There was a prevalent notion among common cold virologists that immunity to the disease was short-lived and this was why we catch colds so often. One evening in a discussion on this topic, Christopher Andrewes suggested that we do an experiment with volunteers on a desert island. We could isolate them for three months and then test their immunity. It so happened that there was a small deserted island off the north coast of Scotland near the small town of Tongue. In the summer of 1949 we rented the island and refurbished the cottages still standing to make them suitable temporary homes for the student volunteers and MRC staff. It was hard work and involved frequent trips by boat carrying the three months’ supplies of food and equipment.
We had just moored the village boat at the decrepit stone quay of Eilean Nan Ron when Mr Anderson, the boatman, took me by the arm and asked quietly, ‘Tell me, Doctor, what is it that you are all doing here on this island?’ He spoke that clear precise English that is a joy to listen to, the tongue common on the northern and western fringes of these islands. Mr Anderson was no Celt; his tall lean figure, blue eyes, and light complexion spoke of Scandinavia. We often forget that Scotland was once a Norwegian colony. He was also the headman of the village of Skerray and looked the part. His question, what were we doing, had been simmering a long time. Here we were spending what was, to the villagers in the austerities of 1949, a fortune refurbishing the houses on the island that had been deserted for decades, and just for a few months’ use. We were there to do an experiment on the common cold and we needed temporary accommodation for the student volunteers who would spend their summer in total isolation on the island. When we told Mr Anderson our true intentions, he did not believe us. The idea that we civil servants were spending taxpayers’ money investigating the common cold was too absurd, an insult to his intelligence. ‘So come clean, Doctor, what are you doing here?’ There was no use in my saying, ‘But we really are studying the common cold here on this remote place. We expect to find a decline of the immunity to common colds of our volunteers as time goes by and we will test it at the end of the season by exposing them to a cold virus.’ Nothing I said like this, however true it was, would be believed; truth is so much less credible than fiction.
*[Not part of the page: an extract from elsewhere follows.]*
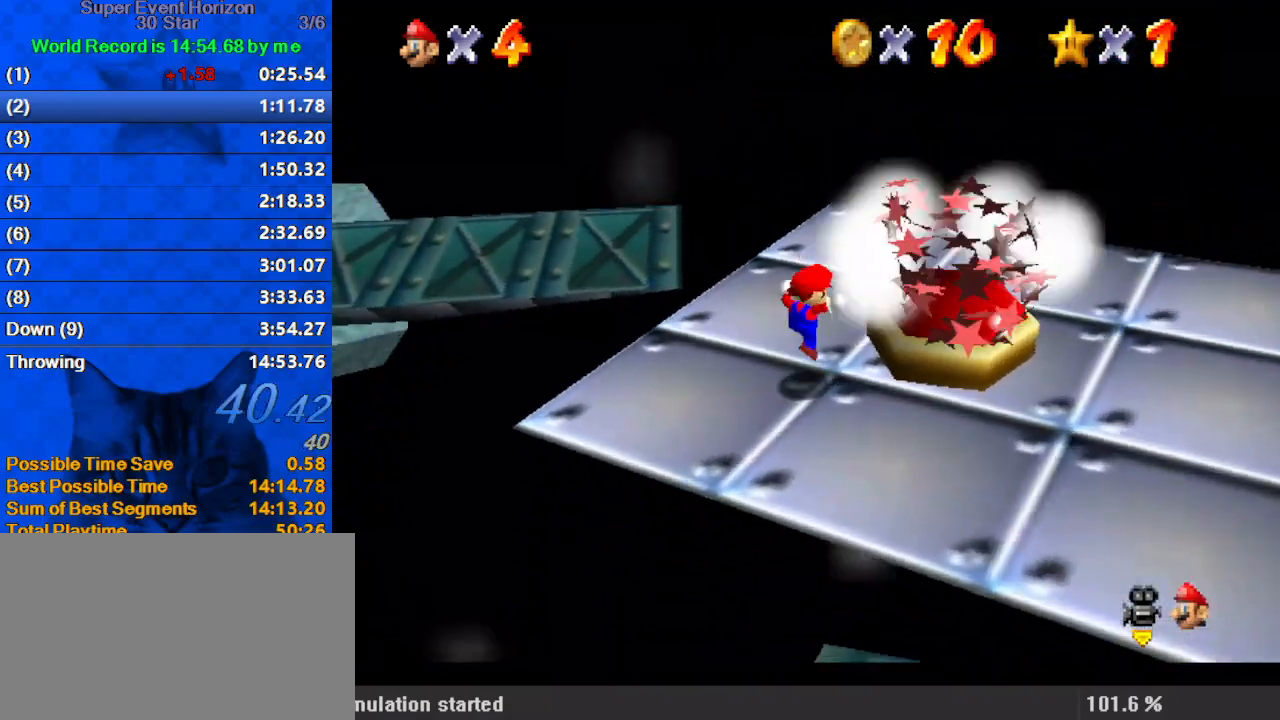
{"keys": ["right", "shift"], "events": [[133, "d", "up"], [133, "right", "up"], [133, "up", "up"], [500, "right", "down"], [500, "shift", "down"]]}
Without conscious intention, I turned to Mr Anderson, after I’d stepped onto the quay, and said, ‘We are searching for uranium in the rocks here.’ His eyes lit up and a smile came across his face. ‘Of course, Doctor, I understand your reluctance to speak of it, but do not be concerned, I will tell no one what you’ve told me.’ As I looked down at the clear sea sparkling in the sunlight with the rich growth of Fucus and Laminaria, an anemone opened its swaying fronds and seemed to wink at me. I wondered how long it would be before my fable reached Inverness.